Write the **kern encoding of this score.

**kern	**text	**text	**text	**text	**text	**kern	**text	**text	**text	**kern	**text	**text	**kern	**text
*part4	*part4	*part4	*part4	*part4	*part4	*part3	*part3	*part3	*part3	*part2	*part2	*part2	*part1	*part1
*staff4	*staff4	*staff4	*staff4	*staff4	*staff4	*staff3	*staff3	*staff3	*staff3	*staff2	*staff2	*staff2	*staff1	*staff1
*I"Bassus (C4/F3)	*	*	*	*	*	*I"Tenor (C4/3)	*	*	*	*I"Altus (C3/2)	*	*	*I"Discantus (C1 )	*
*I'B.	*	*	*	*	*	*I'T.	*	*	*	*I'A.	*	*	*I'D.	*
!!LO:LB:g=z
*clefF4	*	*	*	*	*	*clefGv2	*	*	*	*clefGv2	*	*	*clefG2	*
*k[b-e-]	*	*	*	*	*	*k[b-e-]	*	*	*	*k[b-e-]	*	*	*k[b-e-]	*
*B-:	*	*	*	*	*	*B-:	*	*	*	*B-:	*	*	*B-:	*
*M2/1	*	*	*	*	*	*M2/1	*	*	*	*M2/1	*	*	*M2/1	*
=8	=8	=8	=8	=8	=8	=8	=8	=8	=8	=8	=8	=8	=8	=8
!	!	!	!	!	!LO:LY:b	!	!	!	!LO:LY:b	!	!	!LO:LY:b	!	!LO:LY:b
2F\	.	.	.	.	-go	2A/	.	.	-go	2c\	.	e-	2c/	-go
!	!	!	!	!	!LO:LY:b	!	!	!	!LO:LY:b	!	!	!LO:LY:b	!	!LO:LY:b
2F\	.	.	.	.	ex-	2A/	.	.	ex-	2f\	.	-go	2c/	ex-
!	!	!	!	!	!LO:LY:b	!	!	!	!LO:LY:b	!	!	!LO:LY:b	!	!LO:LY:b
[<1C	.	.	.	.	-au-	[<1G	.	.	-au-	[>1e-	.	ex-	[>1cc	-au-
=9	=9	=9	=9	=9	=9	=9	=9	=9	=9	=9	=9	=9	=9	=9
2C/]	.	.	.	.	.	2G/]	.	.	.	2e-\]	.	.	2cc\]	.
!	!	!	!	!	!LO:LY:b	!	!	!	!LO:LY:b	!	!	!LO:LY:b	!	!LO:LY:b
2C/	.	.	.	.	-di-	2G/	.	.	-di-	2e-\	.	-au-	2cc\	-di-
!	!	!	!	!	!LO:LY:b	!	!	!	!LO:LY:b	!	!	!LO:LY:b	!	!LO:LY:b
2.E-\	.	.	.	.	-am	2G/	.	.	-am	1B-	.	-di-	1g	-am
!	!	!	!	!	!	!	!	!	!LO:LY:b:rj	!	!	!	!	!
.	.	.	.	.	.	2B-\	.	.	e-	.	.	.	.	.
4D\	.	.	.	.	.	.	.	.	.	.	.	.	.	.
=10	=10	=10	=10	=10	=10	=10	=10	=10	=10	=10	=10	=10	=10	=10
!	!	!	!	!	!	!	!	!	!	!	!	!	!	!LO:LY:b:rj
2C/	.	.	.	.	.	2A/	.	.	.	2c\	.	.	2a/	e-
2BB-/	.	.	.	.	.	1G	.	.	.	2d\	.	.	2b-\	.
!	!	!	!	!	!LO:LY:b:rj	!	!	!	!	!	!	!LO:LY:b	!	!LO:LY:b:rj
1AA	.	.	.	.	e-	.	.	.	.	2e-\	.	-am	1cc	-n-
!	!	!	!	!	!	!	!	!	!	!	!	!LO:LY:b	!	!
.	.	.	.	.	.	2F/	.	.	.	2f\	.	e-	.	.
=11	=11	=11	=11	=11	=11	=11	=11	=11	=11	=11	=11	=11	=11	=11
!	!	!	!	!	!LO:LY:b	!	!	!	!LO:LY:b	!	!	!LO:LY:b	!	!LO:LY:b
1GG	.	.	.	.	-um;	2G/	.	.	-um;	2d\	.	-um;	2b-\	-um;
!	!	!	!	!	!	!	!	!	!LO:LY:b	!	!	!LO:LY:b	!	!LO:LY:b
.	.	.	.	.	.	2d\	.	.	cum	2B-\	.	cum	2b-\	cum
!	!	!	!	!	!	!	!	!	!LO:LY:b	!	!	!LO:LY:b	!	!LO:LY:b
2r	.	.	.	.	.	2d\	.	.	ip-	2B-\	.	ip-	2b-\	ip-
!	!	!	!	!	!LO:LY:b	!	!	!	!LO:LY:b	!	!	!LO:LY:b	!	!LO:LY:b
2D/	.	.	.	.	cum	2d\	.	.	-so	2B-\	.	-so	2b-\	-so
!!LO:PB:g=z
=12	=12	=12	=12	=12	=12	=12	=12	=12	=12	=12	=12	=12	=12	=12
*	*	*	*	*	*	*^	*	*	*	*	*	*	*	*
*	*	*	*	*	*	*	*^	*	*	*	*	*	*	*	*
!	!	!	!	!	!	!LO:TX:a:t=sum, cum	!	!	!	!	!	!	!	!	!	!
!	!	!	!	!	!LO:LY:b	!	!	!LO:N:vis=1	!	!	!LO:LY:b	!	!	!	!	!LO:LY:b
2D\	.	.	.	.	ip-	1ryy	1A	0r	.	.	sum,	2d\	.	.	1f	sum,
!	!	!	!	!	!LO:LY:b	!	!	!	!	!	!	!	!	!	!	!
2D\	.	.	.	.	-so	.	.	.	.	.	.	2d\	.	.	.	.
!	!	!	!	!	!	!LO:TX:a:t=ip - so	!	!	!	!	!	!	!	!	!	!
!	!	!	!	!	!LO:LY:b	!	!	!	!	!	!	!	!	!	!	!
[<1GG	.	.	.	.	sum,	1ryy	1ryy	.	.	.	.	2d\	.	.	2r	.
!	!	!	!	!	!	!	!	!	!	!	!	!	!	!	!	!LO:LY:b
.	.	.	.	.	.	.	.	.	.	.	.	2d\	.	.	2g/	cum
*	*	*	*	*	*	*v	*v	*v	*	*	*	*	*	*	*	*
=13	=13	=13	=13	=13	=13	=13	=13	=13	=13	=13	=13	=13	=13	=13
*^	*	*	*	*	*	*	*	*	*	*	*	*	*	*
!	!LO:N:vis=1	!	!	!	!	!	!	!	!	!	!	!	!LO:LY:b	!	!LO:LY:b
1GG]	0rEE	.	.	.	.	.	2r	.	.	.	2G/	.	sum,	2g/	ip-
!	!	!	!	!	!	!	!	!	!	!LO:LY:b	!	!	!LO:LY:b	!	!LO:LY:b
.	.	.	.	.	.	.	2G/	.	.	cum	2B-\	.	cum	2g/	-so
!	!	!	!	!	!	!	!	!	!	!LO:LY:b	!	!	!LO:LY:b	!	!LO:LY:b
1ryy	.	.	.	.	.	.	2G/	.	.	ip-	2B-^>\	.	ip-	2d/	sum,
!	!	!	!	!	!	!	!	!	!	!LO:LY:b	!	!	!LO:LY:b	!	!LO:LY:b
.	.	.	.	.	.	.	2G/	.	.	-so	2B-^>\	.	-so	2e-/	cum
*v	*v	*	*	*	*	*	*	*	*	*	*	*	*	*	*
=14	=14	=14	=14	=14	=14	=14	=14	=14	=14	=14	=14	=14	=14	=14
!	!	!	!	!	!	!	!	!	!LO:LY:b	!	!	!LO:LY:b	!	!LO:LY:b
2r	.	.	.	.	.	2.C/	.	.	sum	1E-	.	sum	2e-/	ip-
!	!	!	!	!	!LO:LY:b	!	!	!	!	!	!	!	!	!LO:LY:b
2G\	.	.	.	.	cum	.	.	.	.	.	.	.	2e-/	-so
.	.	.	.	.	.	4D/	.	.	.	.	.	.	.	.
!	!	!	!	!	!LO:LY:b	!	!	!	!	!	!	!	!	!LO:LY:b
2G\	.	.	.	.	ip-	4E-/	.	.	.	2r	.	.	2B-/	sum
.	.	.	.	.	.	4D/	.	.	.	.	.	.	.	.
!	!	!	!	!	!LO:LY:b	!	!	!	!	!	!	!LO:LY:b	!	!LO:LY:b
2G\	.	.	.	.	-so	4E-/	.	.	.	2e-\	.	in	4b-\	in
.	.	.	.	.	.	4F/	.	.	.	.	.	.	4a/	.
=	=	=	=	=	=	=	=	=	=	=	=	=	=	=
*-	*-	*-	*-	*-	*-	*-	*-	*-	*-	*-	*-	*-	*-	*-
....
- _Task to complete_: Show each line of the items above that contains the string "kern".

- _The solution_:
Write the **kern encoding of this score.
**kern	**text	**text	**text	**text	**text	**kern	**text	**text	**text	**kern	**text	**text	**kern	**text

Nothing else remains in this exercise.